Cincinnati Pleas Could Influence Other Cases
By David Briggs
Cleveland Plain Dealer [Cincinnati OH]
November 21, 2003
A criminal plea entered by the Archdiocese of Cincinnati in the clergy sex abuse scandal may embolden prosecutors elsewhere in the country and give greater leverage to victims in civil cases, church observers said yesterday.
"For the first time in this country, a diocese . . . is going to be held to account criminally," said Jeffrey Anderson, a St. Paul, Minn., attorney who has handled more than 500 clergy abuse cases. "I think it will inspire other prosecutors who have been timid and reluctant and hesitant" to take on the Catholic Church.
Anderson's comments came after the Archdiocese of Cincinnati pleaded no contest and was found guilty of five counts of failure to report allegations of sex abuse, incurring $10,000 in fines for the five misdemeanors.
Anderson and other advocates for victims said they hoped officials in Cleveland and elsewhere would reopen their investigations. But Cuyahoga County Prosecutor Bill Mason said yesterday that he did not plan further action.
"We did our own work, we presented the information to a grand jury and we got our results," Mason said. "Unless we come up with some new information, we're done."
Mason launched a seven-month investigation into the diocese that ended in December 2002. The investigation resulted in child sexual abuse charges against one priest and six diocesan employees. It also produced evidence that more than 1,000 people were victims of sexual abuse. There were accusations against 496 possible sexual offenders, of whom 145 were priests. Mason has said that many of those priests avoided indictments only because the time for charging them had expired.
The Plain Dealer and other media filed requests to examine the files, but Mason has asked Common Pleas Judge Brian Corrigan to preserve a veil of secrecy over 50,000 investigative documents, with the exception of limited releases to the diocese and appropriate public service agencies. Lawyers for the diocese, meanwhile, have argued in court documents that all of Mason's investigative files should remain forever sealed.
Corrigan said yesterday that a ruling on the requests was unlikely before February.
Robert Tayek, spokesman for the Catholic Diocese of Cleveland, said it was not appropriate for the Diocese of Cleveland to comment on the Cincinnati case because it was a local matter for that region.
However, William Crosby, a Cleveland attorney who has filed some two dozen civil sex abuse lawsuits against the diocese here, said he hopes the courage shown in Cincinnati will give Northeast Ohio officials the backbone to demand that records compiled in the grand jury investigation be opened.
People have the right to know the extent of the abuse problem in the church, he said.
"We haven't had the political will in Cleveland to mandate disclosure," he said.
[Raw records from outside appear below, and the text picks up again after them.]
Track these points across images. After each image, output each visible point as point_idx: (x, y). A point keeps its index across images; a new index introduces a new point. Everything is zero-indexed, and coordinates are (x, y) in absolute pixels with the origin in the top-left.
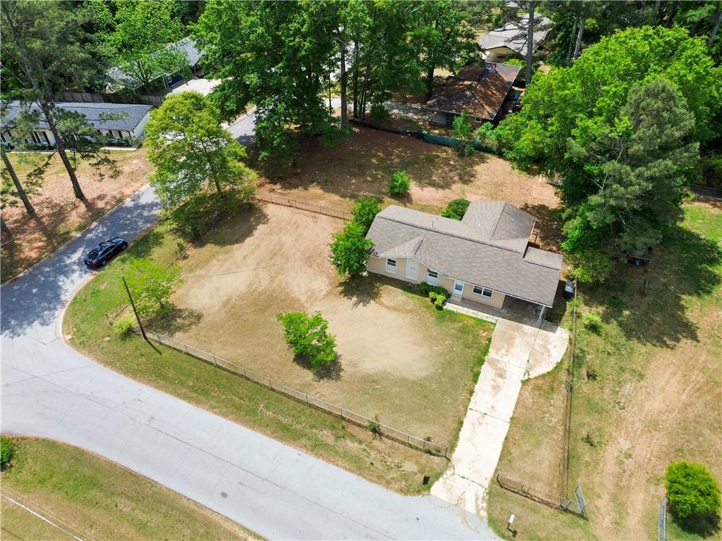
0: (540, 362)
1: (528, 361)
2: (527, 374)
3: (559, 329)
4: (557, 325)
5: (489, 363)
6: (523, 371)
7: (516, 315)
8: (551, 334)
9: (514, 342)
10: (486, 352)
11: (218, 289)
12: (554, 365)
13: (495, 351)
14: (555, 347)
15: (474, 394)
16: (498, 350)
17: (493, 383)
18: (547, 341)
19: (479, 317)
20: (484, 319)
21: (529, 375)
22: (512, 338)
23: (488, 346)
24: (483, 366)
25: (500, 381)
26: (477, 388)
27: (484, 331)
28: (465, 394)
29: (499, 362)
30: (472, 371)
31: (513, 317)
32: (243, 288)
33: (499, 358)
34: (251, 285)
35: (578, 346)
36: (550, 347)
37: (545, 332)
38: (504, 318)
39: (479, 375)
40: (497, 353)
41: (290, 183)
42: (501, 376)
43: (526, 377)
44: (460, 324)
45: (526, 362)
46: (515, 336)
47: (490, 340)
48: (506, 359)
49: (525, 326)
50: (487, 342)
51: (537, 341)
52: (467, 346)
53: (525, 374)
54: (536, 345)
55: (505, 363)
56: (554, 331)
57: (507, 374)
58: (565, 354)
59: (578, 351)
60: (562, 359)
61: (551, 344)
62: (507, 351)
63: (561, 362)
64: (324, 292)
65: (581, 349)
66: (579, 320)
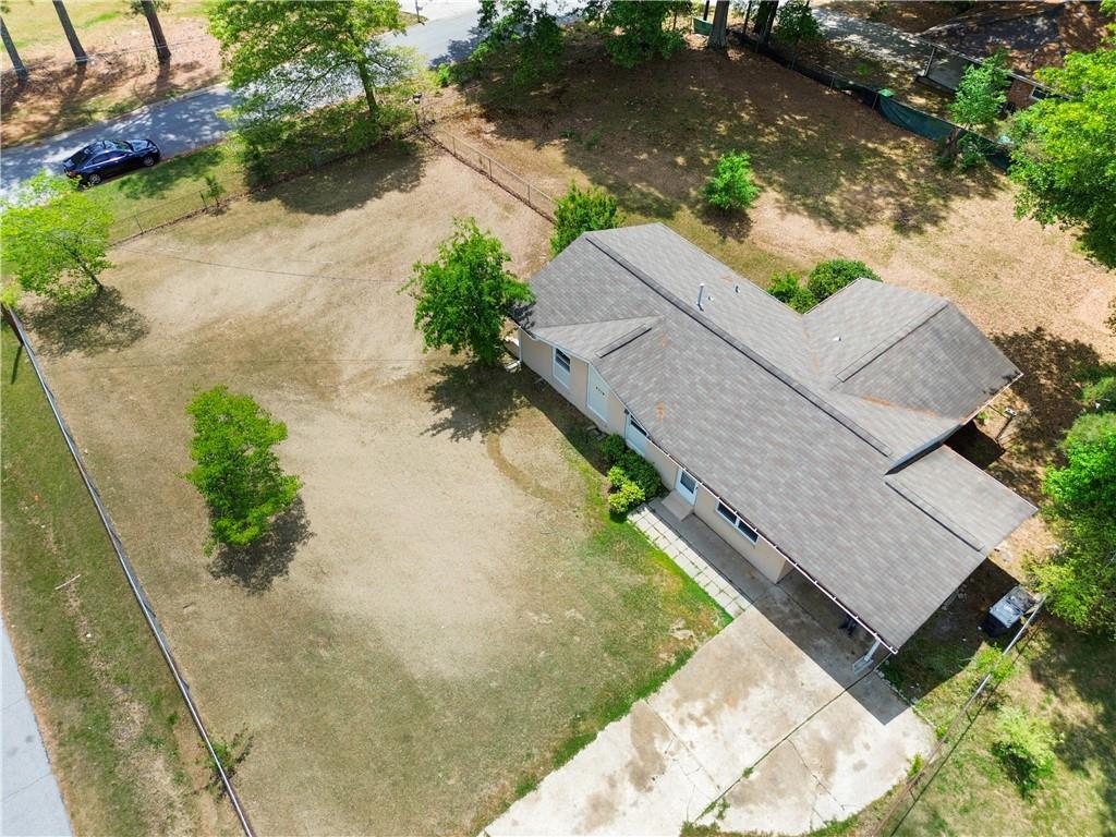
0: (781, 794)
1: (748, 772)
2: (716, 811)
3: (906, 719)
4: (908, 705)
5: (636, 721)
6: (713, 795)
7: (804, 618)
8: (871, 720)
9: (747, 695)
10: (647, 687)
11: (215, 293)
12: (818, 825)
13: (676, 695)
14: (859, 766)
15: (530, 795)
16: (687, 696)
17: (603, 788)
18: (844, 738)
19: (701, 581)
20: (712, 591)
21: (720, 816)
22: (750, 680)
23: (667, 672)
24: (611, 726)
25: (628, 791)
26: (552, 781)
27: (687, 627)
28: (508, 783)
29: (665, 732)
30: (574, 724)
31: (791, 621)
32: (259, 308)
33: (673, 725)
34: (281, 305)
35: (933, 798)
36: (843, 761)
37: (858, 707)
38: (766, 612)
39: (583, 746)
40: (677, 704)
41: (519, 127)
42: (641, 779)
43: (708, 821)
44: (640, 579)
45: (740, 772)
46: (763, 678)
47: (683, 657)
48: (691, 732)
49: (808, 660)
50: (673, 661)
51: (816, 723)
52: (614, 648)
53: (712, 807)
54: (804, 733)
55: (680, 744)
56: (884, 716)
57: (661, 783)
58: (873, 807)
59: (919, 815)
60: (855, 817)
61: (851, 751)
62: (708, 713)
63: (846, 824)
64: (400, 375)
65: (935, 815)
66: (990, 715)
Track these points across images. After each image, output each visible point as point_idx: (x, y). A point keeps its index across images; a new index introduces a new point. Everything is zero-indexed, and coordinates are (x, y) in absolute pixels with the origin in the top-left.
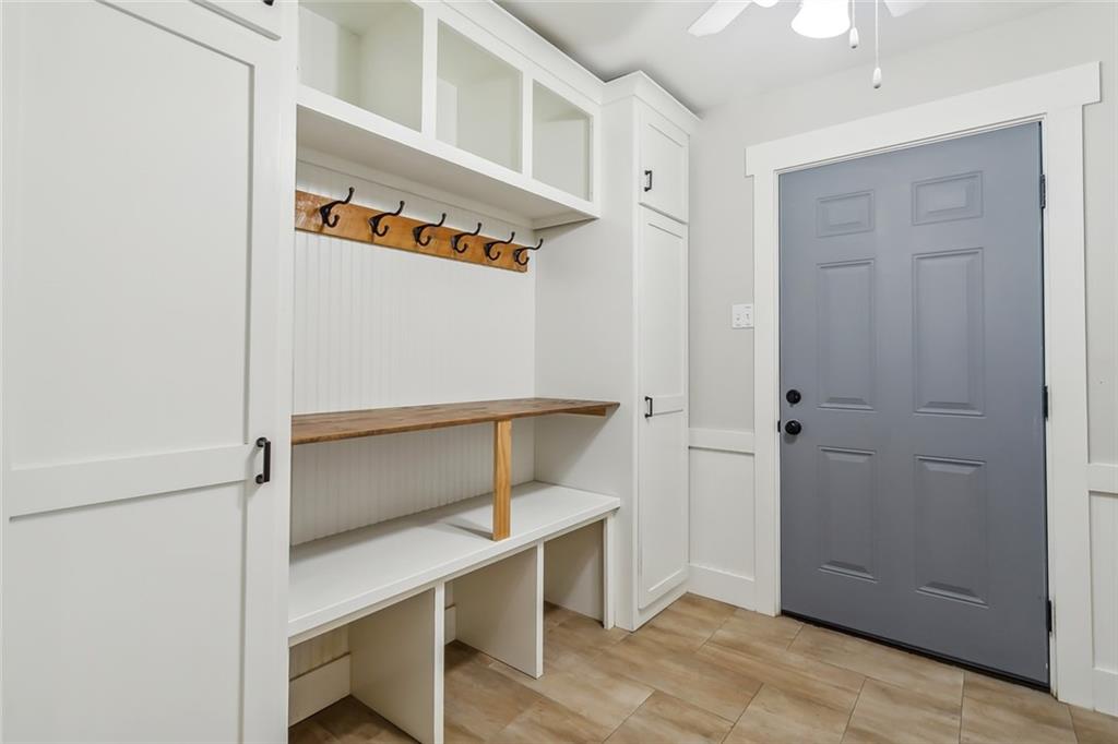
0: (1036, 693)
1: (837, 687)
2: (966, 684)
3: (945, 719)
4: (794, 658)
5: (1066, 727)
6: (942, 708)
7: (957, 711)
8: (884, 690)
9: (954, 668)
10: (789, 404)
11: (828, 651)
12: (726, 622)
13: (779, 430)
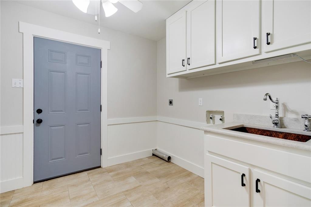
0: (99, 169)
1: (62, 192)
2: (88, 174)
3: (88, 183)
4: (45, 193)
5: (105, 172)
6: (86, 182)
7: (89, 180)
8: (73, 185)
9: (84, 172)
10: (37, 114)
11: (55, 185)
12: (12, 197)
13: (34, 123)
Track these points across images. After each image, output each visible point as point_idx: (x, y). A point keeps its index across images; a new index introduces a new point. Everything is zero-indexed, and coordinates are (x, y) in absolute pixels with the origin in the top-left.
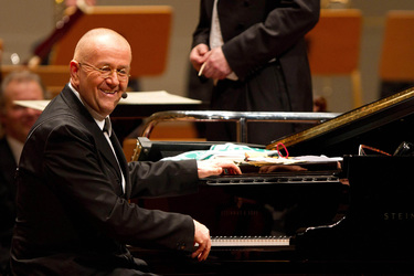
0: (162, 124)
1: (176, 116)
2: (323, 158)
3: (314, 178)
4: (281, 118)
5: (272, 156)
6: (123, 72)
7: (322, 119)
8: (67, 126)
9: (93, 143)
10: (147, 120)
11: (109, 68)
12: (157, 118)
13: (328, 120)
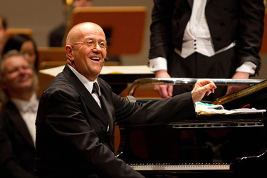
0: (141, 87)
1: (152, 81)
2: (254, 110)
3: (246, 123)
4: (223, 83)
5: (218, 109)
6: (102, 44)
7: (251, 83)
8: (60, 91)
9: (81, 102)
10: (129, 85)
11: (93, 42)
12: (138, 83)
13: (255, 84)
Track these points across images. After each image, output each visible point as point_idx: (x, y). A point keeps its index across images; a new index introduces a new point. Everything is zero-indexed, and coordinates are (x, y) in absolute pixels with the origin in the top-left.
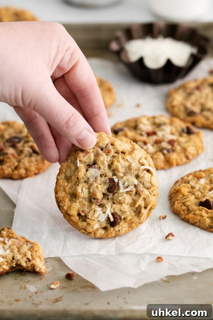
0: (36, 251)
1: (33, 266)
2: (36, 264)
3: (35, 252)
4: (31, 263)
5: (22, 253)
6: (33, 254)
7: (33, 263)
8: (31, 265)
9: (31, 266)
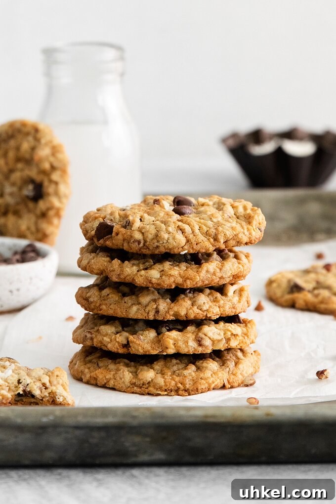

Anderson said he expected the sentencing in Cincinnati to also be helpful in civil cases by influencing public opinion and increasing awareness of the church's role in the scandal.
David Gibson, author of a new book from Harper SanFrancisco entitled "The Coming Catholic Church: How the Faithful Are Shaping a New American Catholicism," said the effect of the pleas is going to be largely symbolic, with many prosecutors around the country still facing both political and practical obstacles in bringing criminal charges against dioceses.
"All that said, this is a huge development," Gibson said. "Now, the Catholic Church in Ohio has a criminal record."
Plain Dealer Reporter James F. McCarty contributed to this story.